Enkele weken geleden kreeg mama een nieuwe buurvrouw, dement, zoals iedereen die hier terecht komt. Het dametje is vaak verdrietig en zoekt bij iedereen gezelschap. Eenzaam zoals ze zich voelt, durft ze s avonds wel eens bij een ander in bed te kruipen. Overdag klampt ze iedereen aan die haar enige aandacht geeft.
Terwijl ik woensdagnamiddag de bloemen op mamas kamer verzorg, is mama in het deurgat gaan staan. Een makkelijke prooi voor het buurvrouwtje! Ze heeft mama al vlug bij de hand genomen en stapt met haar weg. Neen, niet weglopen met mama, zeg ik, ze blijft bij mij. Ik word met een kwade blik aangekeken. Ze is mijn moeder! benadrukt ze en ze omklemt mamas arm nog vaster. Terwijl ik mama probeer los te krijgen, herhaal ik: Toe, laat mama los. Ze moet hier bij mij blijven. Het vrouwtje geeft niet op. Mama laat haar maar begaan. Maar zij is mijn moeder! herhaalt ze boos en ze wil mama maar niet loslaten. Het lukt me eindelijk mama uit haar greep te bevrijden. Ik ga met mama de kamer binnen en doe de deur dicht.
Maar meteen zie ik het kopje van de dame alweer tussen de deur verschijnen. Mijn moeder, want ik moet
zegt ze nu ineens verdrietig. Ok, ga eens bij de verpleegster daar, troost ik haar en duw haar zachtjes buiten. Ik sluit weer de deur, maar hoor ook meteen een verzorgende flink mopperen.

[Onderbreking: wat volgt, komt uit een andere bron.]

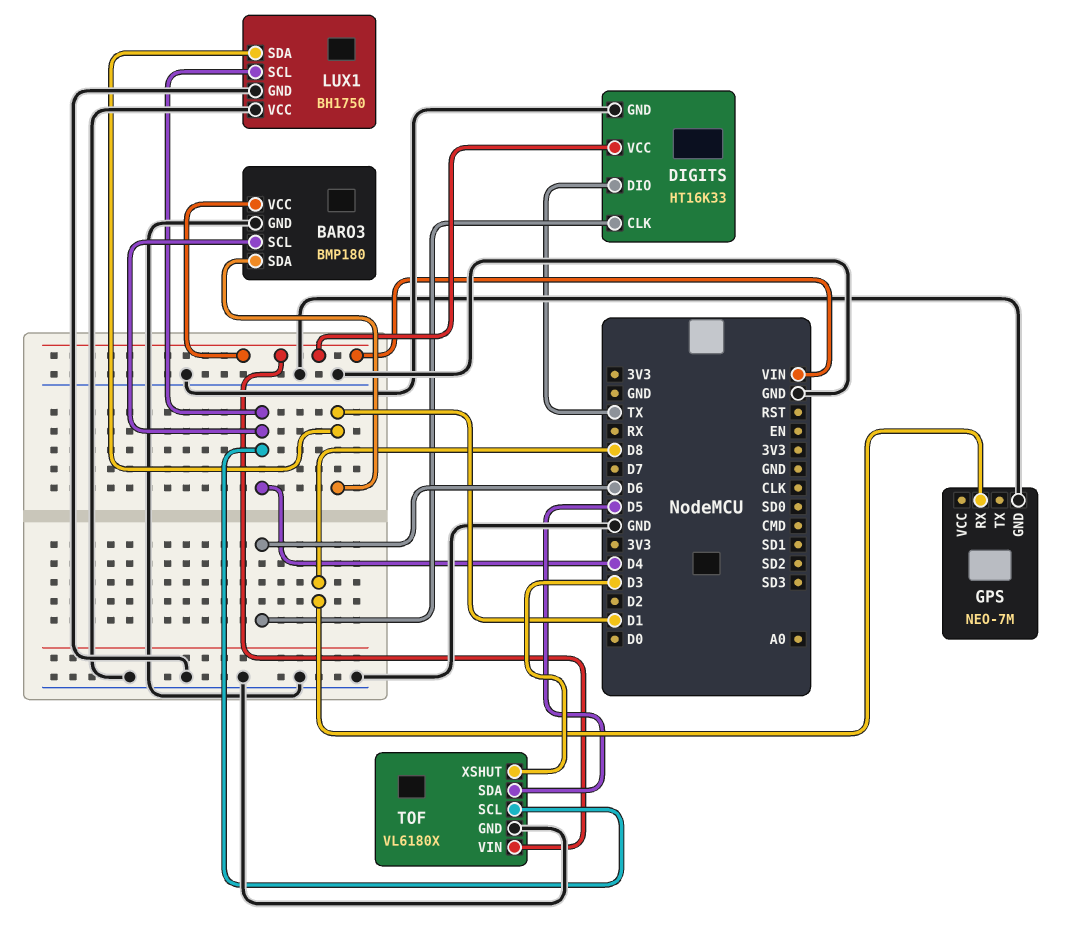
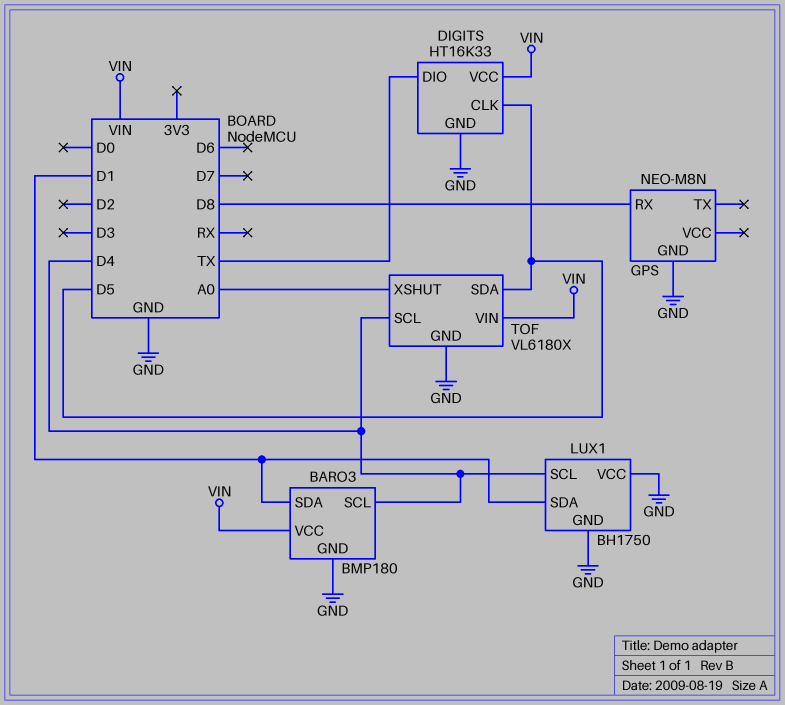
DIGITS pin CLK: D6 -> D5
GPS: NEO-7M -> NEO-M8N
TOF pin XSHUT: D3 -> A0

Je moet naar het toilet gaan en toch hier niet staan plassen! Ik open mamas kamerdeur op een kiertje en kijk stiekem de gang op. Het arme vrouwtje heeft de broek afgestoken en staat rechtover mamas kamer in de gang te plassen. Oh jee, denk ik had ze haar moeder nodig om naar het toilet te gaan?